Entries taken from a collection:
________________

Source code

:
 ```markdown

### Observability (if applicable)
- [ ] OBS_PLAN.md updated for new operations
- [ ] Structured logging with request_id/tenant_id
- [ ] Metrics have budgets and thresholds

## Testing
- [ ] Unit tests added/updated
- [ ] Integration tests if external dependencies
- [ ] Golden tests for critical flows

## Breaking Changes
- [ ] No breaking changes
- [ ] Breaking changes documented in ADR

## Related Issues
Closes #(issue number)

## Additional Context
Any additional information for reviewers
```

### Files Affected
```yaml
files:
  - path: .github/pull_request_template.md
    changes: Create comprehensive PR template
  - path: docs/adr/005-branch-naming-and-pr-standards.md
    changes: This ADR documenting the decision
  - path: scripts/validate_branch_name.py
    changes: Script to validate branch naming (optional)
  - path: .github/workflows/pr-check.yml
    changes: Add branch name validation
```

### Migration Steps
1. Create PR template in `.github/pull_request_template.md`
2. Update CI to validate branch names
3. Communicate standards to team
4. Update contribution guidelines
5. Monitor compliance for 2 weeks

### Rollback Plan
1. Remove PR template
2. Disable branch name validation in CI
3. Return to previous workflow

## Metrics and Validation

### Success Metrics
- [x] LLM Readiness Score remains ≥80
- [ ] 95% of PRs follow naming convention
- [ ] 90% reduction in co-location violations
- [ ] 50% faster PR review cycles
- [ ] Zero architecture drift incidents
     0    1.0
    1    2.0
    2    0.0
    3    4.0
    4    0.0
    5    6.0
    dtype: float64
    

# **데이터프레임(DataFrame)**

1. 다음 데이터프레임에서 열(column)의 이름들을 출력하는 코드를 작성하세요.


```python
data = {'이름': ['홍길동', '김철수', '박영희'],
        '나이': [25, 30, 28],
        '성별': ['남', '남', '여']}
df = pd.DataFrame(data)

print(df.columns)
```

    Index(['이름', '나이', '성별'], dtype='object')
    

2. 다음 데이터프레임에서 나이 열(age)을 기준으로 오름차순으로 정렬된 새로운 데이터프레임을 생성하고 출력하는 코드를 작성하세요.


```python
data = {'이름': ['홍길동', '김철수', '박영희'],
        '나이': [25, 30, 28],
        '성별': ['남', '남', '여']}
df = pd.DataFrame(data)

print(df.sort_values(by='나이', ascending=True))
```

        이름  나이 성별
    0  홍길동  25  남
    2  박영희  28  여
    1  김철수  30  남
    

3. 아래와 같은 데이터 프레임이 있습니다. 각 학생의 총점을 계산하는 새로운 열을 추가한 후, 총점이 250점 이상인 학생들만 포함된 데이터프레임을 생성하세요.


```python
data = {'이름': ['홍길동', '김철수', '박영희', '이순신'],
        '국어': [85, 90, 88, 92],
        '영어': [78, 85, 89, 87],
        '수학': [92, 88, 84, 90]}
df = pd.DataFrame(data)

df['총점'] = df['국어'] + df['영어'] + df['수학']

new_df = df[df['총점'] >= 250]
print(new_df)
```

________________

▶ [Exercise prompt]: Would you please copy all lines in the data that contain the word "Metrics"?

▶ [Response area]:
- [ ] Metrics have budgets and thresholds
## Metrics and Validation
### Success Metrics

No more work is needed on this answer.